Face à lui, le président actuel, Enrique Peña Nieto, s’est montré conciliant. Il a proposé de le recevoir durant sa campagne électorale. Pourtant, Donald Trump a tenu dès le lendemain un discours incendiaire en Arizona contre les migrants mexicains. Le président mexicain a tout fait pour se mettre dans ses petits papiers, mais ça n’a pas marché. Enrique Peña Nieto a également misé sur la relation personnelle de son ministre des affaires étrangères, Luis Videgaray, avec le gendre de Trump, Jared Kuhsner. Mais, le président des États-Unis n’a jamais adouci son discours.

Est-ce que le thème de la relation avec les États-Unis s’est imposé durant la campagne ?

Tous les candidats sont forcément hostiles à Trump. Il n’a pas été un sujet de la campagne car il est acquis qu’il y a un rejet du président américain dans tout le pays. Et à ce niveau, il n’y a pas de réelles différences entre les candidats. José Antonio Meade, le candidat du PRI (centre), est le seul qui constitue un cas particulier puisque c’est le candidat imposé par Enrique Peña Nieto. Il paie donc le bilan de l’échec de l’actuel président dans la relation bilatérale et ne peut pas s’éloigner de cette position sans paraître renier Nieto.

Quelle est la posture de l’actuel favori, Andrés Manuel López Obrador (Amlo) ?

Ces dernières années, un sentiment de répulsion envers les États-Unis a commencé à naître au Mexique. Ils font moins rêver.
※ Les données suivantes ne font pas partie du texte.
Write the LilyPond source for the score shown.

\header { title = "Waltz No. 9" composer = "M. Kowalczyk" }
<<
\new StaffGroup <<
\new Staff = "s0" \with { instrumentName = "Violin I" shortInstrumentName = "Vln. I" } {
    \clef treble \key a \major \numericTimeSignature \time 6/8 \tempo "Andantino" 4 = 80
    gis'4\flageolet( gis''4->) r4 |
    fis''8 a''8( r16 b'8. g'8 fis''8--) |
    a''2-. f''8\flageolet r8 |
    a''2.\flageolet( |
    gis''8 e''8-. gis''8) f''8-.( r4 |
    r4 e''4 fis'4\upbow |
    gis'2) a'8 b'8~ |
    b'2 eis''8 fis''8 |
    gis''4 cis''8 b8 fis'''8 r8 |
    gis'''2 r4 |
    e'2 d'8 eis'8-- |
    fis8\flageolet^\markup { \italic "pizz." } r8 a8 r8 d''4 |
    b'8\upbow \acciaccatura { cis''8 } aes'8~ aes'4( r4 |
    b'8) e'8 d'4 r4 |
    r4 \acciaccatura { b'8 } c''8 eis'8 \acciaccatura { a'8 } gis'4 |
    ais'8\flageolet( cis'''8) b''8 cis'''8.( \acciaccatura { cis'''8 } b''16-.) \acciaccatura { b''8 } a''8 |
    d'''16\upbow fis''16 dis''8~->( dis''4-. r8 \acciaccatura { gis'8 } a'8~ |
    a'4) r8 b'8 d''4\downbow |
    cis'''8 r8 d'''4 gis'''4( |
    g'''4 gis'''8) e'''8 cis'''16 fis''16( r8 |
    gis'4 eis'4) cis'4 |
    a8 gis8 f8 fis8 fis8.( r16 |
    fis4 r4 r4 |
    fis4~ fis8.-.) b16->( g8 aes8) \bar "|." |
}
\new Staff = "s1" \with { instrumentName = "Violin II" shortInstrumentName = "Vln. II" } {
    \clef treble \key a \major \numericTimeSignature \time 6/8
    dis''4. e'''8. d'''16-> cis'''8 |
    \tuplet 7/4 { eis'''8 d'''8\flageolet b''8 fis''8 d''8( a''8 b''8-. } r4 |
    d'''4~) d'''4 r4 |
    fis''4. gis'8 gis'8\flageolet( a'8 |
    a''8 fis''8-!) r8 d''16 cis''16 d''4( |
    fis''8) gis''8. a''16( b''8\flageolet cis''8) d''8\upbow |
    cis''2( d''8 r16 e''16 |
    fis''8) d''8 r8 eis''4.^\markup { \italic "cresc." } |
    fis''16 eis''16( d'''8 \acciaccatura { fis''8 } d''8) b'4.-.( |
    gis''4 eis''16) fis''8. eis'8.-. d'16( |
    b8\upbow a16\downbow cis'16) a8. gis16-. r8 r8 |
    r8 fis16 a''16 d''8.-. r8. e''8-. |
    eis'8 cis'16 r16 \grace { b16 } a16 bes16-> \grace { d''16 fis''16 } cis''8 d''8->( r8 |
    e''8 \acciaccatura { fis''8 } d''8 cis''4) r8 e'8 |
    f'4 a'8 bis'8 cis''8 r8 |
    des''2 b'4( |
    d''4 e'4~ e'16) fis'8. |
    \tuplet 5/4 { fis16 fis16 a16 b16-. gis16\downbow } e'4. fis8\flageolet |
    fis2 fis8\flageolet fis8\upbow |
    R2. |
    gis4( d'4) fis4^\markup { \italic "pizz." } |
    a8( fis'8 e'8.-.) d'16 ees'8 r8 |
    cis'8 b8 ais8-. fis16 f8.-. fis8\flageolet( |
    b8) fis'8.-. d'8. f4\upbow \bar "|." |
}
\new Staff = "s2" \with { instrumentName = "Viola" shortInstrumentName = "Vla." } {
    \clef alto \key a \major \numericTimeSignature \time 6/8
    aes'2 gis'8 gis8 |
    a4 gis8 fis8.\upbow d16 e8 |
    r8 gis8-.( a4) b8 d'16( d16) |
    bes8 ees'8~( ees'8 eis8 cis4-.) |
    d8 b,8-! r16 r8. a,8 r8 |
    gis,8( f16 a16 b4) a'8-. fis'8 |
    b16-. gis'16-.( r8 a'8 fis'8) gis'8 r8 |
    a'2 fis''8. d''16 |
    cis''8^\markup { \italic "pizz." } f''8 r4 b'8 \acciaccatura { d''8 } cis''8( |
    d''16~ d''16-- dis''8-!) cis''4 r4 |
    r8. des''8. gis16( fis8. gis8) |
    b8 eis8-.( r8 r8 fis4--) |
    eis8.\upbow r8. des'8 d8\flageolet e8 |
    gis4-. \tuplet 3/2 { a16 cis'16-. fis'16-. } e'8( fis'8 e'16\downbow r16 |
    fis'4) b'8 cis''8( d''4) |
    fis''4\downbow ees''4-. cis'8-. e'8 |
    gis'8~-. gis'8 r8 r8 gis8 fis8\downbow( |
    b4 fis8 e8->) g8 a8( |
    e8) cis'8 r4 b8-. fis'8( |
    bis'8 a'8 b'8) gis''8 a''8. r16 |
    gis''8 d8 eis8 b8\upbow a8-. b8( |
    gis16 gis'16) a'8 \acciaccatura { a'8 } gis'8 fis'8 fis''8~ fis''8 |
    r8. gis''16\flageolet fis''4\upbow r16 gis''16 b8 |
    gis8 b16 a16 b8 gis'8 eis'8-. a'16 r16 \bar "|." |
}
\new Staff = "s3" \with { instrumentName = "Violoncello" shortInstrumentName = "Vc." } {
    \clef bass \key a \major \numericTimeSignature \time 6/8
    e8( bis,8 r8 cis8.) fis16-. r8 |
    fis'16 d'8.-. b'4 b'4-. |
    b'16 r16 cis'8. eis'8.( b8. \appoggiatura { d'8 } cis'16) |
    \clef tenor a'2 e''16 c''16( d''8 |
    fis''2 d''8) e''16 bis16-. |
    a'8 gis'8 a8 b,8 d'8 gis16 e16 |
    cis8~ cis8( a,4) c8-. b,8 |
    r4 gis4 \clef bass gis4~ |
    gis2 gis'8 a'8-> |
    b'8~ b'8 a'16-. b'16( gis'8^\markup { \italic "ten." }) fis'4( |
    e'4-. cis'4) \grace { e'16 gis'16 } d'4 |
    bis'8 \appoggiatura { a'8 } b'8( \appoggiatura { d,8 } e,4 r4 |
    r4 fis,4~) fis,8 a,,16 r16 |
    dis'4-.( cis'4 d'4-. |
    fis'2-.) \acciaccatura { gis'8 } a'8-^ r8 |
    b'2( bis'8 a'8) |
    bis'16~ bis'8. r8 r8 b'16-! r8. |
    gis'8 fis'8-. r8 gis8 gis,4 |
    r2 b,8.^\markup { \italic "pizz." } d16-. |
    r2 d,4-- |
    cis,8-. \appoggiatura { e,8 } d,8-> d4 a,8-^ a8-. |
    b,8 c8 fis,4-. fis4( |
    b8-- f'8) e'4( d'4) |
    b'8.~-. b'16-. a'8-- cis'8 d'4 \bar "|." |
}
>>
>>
Le nombre de Mexicains émigrant baisse d’année en année. Amlo exploite ce début de répulsion. Une des façons d’éviter que les Mexicains partent aux États-Unis et se fassent traiter comme ils se font traiter actuellement, c’est de ne plus y émigrer. La solution qu’il propose est donc d’améliorer la situation intérieure en se recentrant avant tout sur le Mexique.

Ce qui est assez intéressant, c’est que finalement, Amlo est un peu le pendant de Donald Trump, notamment sur le plan économique. Les deux pourraient s’entendre… ou pas.

Relancer l’Alena sera-t-il la priorité du prochain président mexicain ?

Tout va dépendre de qui est élu. Si c’est Amlo, on ne sait pas à quoi s’attendre comme le disait récemment l’ancienne ambassadrice américaine au Mexique, Roberta Jacobson. Il peut être dans la négociation comme il peut être extrêmement dur. Amlo a toujours dit que cela ne lui faisait pas peur de se retirer de l’Alena. On ne sait pas s’il ira jusque-là.

Il faut cependant rappeler que chacun des trois pays a en partie souffert à un degré ou à un autre. Au Mexique, si la classe moyenne a globalement profiter de l’ouverture, on ne peut pas en dire autant de la petite paysannerie. Celle-ci a souffert de la concurrence des produits américains qui arrivent libres de droits de douanes en provenance des États-Unis ou du Canada.

Toute la partie populaire de la société estime qu’elle a plus perdu que gagné à cause de l’Alena. Les électeurs d’Amlo sont là.

Le Mexique a-t-il un rôle à jouer pour réguler l’afflux de migrants centraméricains se rendant aux États-Unis ?

Le Mexique a peu de moyens de rétorsion face aux États-Unis et à Trump. La coopération en matière de sécurité en est un. Ils pourraient très bien décider que les migrants centraméricains ne sont pas leur problème et redeployer leur moyens de sécurité à autre chose.